(Stored data)
==*==

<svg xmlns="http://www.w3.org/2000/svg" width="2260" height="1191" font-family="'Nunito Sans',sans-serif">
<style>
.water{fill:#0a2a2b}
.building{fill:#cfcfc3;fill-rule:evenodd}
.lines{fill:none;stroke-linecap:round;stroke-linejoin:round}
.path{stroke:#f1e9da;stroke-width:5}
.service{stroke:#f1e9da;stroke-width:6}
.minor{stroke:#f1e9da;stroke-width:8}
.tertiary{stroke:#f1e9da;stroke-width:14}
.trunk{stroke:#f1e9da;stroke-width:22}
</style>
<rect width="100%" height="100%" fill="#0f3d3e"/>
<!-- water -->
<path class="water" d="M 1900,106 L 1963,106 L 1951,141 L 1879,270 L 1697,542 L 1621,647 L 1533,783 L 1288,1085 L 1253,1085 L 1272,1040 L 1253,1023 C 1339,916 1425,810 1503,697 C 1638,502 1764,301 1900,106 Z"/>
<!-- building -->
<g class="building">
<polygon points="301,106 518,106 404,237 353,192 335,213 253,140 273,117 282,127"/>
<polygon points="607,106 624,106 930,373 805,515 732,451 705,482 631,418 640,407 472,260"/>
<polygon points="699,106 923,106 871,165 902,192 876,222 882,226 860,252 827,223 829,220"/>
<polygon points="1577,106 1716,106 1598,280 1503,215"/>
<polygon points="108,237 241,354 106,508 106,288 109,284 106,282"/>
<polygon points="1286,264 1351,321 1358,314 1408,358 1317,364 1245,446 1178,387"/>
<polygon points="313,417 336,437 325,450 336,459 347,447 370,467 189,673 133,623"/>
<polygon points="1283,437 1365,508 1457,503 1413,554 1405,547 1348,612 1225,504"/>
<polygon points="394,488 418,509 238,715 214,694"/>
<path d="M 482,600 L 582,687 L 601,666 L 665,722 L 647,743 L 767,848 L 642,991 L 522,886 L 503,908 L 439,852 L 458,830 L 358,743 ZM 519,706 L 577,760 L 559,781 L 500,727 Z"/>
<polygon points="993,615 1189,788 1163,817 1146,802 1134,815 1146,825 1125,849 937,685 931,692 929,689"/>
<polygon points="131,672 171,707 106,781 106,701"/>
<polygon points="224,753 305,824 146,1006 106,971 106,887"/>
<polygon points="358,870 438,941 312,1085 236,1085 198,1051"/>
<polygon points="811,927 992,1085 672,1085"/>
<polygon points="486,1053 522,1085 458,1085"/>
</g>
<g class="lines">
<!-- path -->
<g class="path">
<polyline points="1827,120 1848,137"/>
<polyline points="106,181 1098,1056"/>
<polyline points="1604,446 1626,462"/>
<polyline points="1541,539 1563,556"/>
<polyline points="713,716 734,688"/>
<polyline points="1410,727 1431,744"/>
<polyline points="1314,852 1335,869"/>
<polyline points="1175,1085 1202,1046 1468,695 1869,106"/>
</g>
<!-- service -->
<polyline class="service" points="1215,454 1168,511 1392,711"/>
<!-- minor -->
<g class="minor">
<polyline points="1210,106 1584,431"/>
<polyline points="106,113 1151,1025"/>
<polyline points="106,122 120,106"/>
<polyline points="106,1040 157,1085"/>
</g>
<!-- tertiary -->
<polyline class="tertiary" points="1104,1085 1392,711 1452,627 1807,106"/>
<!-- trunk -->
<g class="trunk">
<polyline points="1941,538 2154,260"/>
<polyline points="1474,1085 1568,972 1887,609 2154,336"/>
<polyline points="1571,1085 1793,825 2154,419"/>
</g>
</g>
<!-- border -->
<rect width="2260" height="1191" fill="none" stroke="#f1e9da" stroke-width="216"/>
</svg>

==*==

* _PROBLEM TO WORK ON_
The records above, in their entirety, need to be set down again exactly.

* _ANSWER BOX_
<svg xmlns="http://www.w3.org/2000/svg" width="2260" height="1191" font-family="'Nunito Sans',sans-serif">
<style>
.water{fill:#0a2a2b}
.building{fill:#cfcfc3;fill-rule:evenodd}
.lines{fill:none;stroke-linecap:round;stroke-linejoin:round}
.path{stroke:#f1e9da;stroke-width:5}
.service{stroke:#f1e9da;stroke-width:6}
.minor{stroke:#f1e9da;stroke-width:8}
.tertiary{stroke:#f1e9da;stroke-width:14}
.trunk{stroke:#f1e9da;stroke-width:22}
</style>
<rect width="100%" height="100%" fill="#0f3d3e"/>
<!-- water -->
<path class="water" d="M 1900,106 L 1963,106 L 1951,141 L 1879,270 L 1697,542 L 1621,647 L 1533,783 L 1288,1085 L 1253,1085 L 1272,1040 L 1253,1023 C 1339,916 1425,810 1503,697 C 1638,502 1764,301 1900,106 Z"/>
<!-- building -->
<g class="building">
<polygon points="301,106 518,106 404,237 353,192 335,213 253,140 273,117 282,127"/>
<polygon points="607,106 624,106 930,373 805,515 732,451 705,482 631,418 640,407 472,260"/>
<polygon points="699,106 923,106 871,165 902,192 876,222 882,226 860,252 827,223 829,220"/>
<polygon points="1577,106 1716,106 1598,280 1503,215"/>
<polygon points="108,237 241,354 106,508 106,288 109,284 106,282"/>
<polygon points="1286,264 1351,321 1358,314 1408,358 1317,364 1245,446 1178,387"/>
<polygon points="313,417 336,437 325,450 336,459 347,447 370,467 189,673 133,623"/>
<polygon points="1283,437 1365,508 1457,503 1413,554 1405,547 1348,612 1225,504"/>
<polygon points="394,488 418,509 238,715 214,694"/>
<path d="M 482,600 L 582,687 L 601,666 L 665,722 L 647,743 L 767,848 L 642,991 L 522,886 L 503,908 L 439,852 L 458,830 L 358,743 ZM 519,706 L 577,760 L 559,781 L 500,727 Z"/>
<polygon points="993,615 1189,788 1163,817 1146,802 1134,815 1146,825 1125,849 937,685 931,692 929,689"/>
<polygon points="131,672 171,707 106,781 106,701"/>
<polygon points="224,753 305,824 146,1006 106,971 106,887"/>
<polygon points="358,870 438,941 312,1085 236,1085 198,1051"/>
<polygon points="811,927 992,1085 672,1085"/>
<polygon points="486,1053 522,1085 458,1085"/>
</g>
<g class="lines">
<!-- path -->
<g class="path">
<polyline points="1827,120 1848,137"/>
<polyline points="106,181 1098,1056"/>
<polyline points="1604,446 1626,462"/>
<polyline points="1541,539 1563,556"/>
<polyline points="713,716 734,688"/>
<polyline points="1410,727 1431,744"/>
<polyline points="1314,852 1335,869"/>
<polyline points="1175,1085 1202,1046 1468,695 1869,106"/>
</g>
<!-- service -->
<polyline class="service" points="1215,454 1168,511 1392,711"/>
<!-- minor -->
<g class="minor">
<polyline points="1210,106 1584,431"/>
<polyline points="106,113 1151,1025"/>
<polyline points="106,122 120,106"/>
<polyline points="106,1040 157,1085"/>
</g>
<!-- tertiary -->
<polyline class="tertiary" points="1104,1085 1392,711 1452,627 1807,106"/>
<!-- trunk -->
<g class="trunk">
<polyline points="1941,538 2154,260"/>
<polyline points="1474,1085 1568,972 1887,609 2154,336"/>
<polyline points="1571,1085 1793,825 2154,419"/>
</g>
</g>
<!-- border -->
<rect width="2260" height="1191" fill="none" stroke="#f1e9da" stroke-width="216"/>
</svg>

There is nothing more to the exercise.